Acclimatizing New Seahorses and Training Them to Eat from Feeding Station:

  • When  any new seahorses arrive, they are placed in a one gallon plastic container containing a small fake plant for hitching.  A pH probe is used to initially measure pH in the horses' water, which can often be as low as 6.50 from depleted oxygen levels during shipping. The pH probe is also used to monitor the rise in pH when adding water from the main tank. 
  • Water from main tank is slowly added to the one gallon container by using a turkey baster so the pH doesn't rise too quickly.  Once the container has enough water added from the main tank, a small Hagen 101 powerhead set on low flow is used to oxygenate water in the container.
  • I continue adding water from the main tank.  To keep water levels constant in the container, I also remove water with the turkey baster.  Water removed from the main tank is replaced with NSW that has been aerated for a day and has been heated to the same temperature as the main tank.
  • Acclimatization may take two hours to make sure pH doesn't rise too quickly which reduces stress for the new horses.
  • Once pH in the container is the same as that of the tank, the horses are removed, one by one in a cup, and placed into the main tank near the feeding station. 
  • After all new arrivals have been placed near the feeding station, food is introduced.  If the new seahorses are not interested in the food, I gently blow at the food with the dropper so the moving mysis catch their attention.  It may take a few blows with the dropper until the new horses become interested enough to try the food.
  • For a few days following the introduction of new seahorses, it is often necessary to remove them from hitches that are far away from the feeding station and guide them to it.  If they are not interested in the mysis as it drops into the feeder, I gently blow on the food with the feeding dropper until they begin to feed.  The new seahorses also learn to feed from the station by observing the older seahorses already enjoying their meal.

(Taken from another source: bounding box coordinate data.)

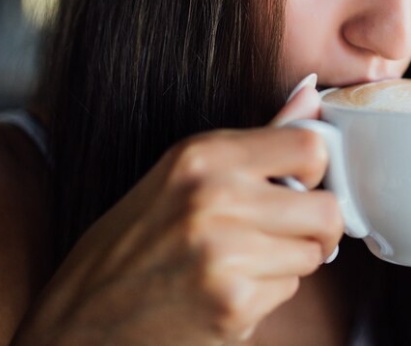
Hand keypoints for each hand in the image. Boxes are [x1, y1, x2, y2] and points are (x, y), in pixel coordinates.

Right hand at [15, 80, 342, 344]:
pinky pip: (289, 292)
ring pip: (313, 255)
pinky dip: (267, 296)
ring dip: (289, 262)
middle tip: (283, 234)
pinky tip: (226, 289)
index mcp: (204, 154)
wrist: (83, 316)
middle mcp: (215, 197)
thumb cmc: (135, 241)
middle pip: (327, 209)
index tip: (300, 186)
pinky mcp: (233, 305)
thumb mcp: (184, 173)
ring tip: (242, 262)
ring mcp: (225, 253)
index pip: (310, 146)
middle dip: (315, 227)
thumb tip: (311, 94)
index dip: (315, 171)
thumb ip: (256, 139)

Benefits of Using a Feeding Station:

  • Food is kept in one place and does not get lost in the tank to go uneaten.  Uneaten food left in a tank will encourage the population growth of some unwanted organisms such as bristleworms. 
  • Uneaten food also adds to the bioload of the aquarium and will cause unnecessary increases in nitrate.
  • Food is always in the same place every day.  Seahorses adapt within a week to the idea that food is in one specific place and will come and go throughout the day to feed.
  • Since using the feeder, my seahorses have gained a significant amount of weight compared to when I was target feeding them and mysis was getting lost in the tank and not being eaten.